| WHAT YOU WILL DO |
Could you print the PIK loan passage below in full, word for word?

I want to talk to you today about something that most people in finance either don't completely understand or don't want to explain, because the moment you explain it clearly, a few uncomfortable questions start to surface. It's called a PIK loan, and right now it's sitting at the center of a story that's been building quietly underneath all the Apollo headlines you've been watching this week.

 

Let me start with the plain English version, because… well, that’s what I like to do.

 

When a company borrows money, the basic deal is simple–you get the cash, you pay interest regularly, you pay back the principal when the loan matures. That's how it's worked since banking was invented. A PIK loan, or Payment in Kind loan, changes that deal in one critical way. Instead of paying interest in cash every quarter, the borrower is allowed to simply add the interest they owe onto the total balance of the loan. In other words, they pay nothing today. The debt just gets bigger! The lender records income on their books–real income, as far as accounting is concerned–but no actual cash changes hands. The borrower essentially says "trust me, I'll pay you everything at the end," and the lender agrees, usually because the alternative is admitting the borrower can't make payments right now.

(Dataset entries)
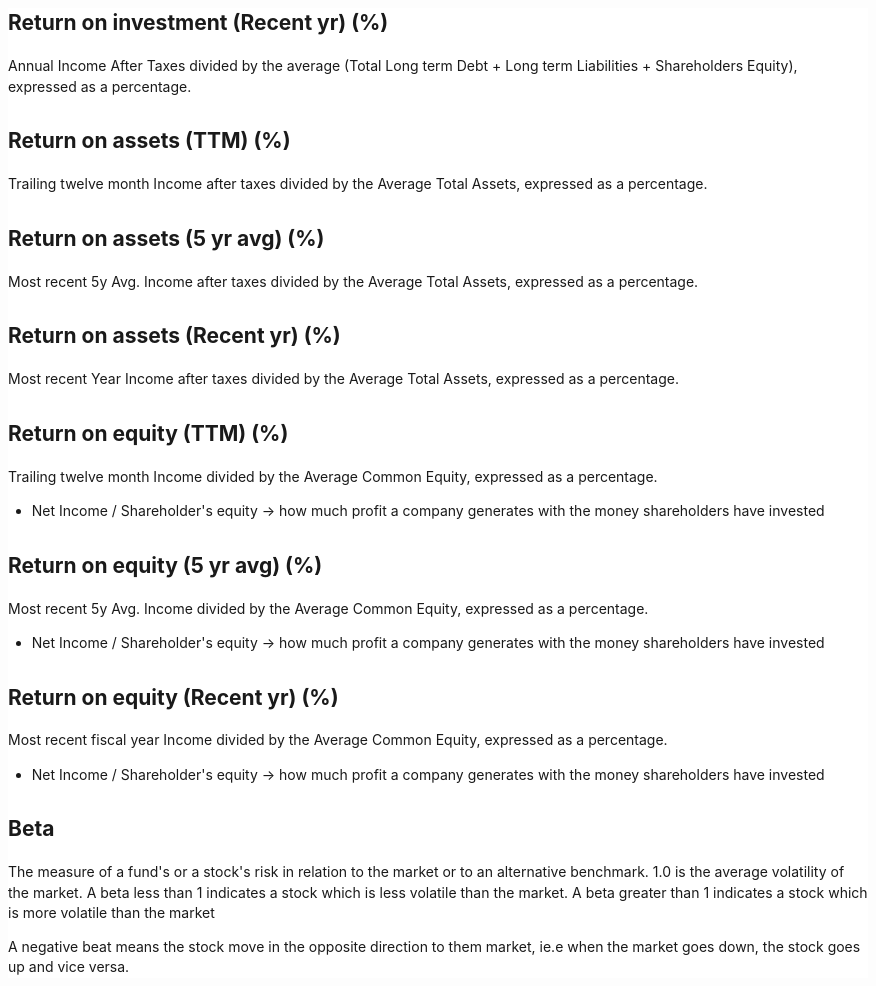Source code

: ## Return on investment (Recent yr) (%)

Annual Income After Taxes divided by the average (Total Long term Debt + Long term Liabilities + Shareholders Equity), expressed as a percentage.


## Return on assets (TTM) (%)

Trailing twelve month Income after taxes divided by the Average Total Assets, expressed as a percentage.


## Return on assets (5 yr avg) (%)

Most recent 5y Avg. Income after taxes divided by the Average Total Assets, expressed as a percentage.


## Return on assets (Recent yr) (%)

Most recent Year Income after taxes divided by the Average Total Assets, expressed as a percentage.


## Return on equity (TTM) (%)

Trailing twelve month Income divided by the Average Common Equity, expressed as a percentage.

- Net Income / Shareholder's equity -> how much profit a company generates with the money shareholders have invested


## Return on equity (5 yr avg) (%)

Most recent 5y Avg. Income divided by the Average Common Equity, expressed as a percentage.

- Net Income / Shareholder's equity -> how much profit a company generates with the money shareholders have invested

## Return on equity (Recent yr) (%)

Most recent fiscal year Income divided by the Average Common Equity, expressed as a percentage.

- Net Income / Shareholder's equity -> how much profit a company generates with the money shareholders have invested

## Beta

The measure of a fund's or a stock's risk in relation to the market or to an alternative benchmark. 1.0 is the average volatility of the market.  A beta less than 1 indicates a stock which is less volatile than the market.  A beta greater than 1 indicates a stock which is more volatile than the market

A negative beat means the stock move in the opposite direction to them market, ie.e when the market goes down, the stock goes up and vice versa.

| EXERCISE OUTPUT |
I want to talk to you today about something that most people in finance either don't completely understand or don't want to explain, because the moment you explain it clearly, a few uncomfortable questions start to surface. It's called a PIK loan, and right now it's sitting at the center of a story that's been building quietly underneath all the Apollo headlines you've been watching this week.

 

Let me start with the plain English version, because… well, that’s what I like to do.

 

When a company borrows money, the basic deal is simple–you get the cash, you pay interest regularly, you pay back the principal when the loan matures. That's how it's worked since banking was invented. A PIK loan, or Payment in Kind loan, changes that deal in one critical way. Instead of paying interest in cash every quarter, the borrower is allowed to simply add the interest they owe onto the total balance of the loan. In other words, they pay nothing today. The debt just gets bigger! The lender records income on their books–real income, as far as accounting is concerned–but no actual cash changes hands. The borrower essentially says "trust me, I'll pay you everything at the end," and the lender agrees, usually because the alternative is admitting the borrower can't make payments right now.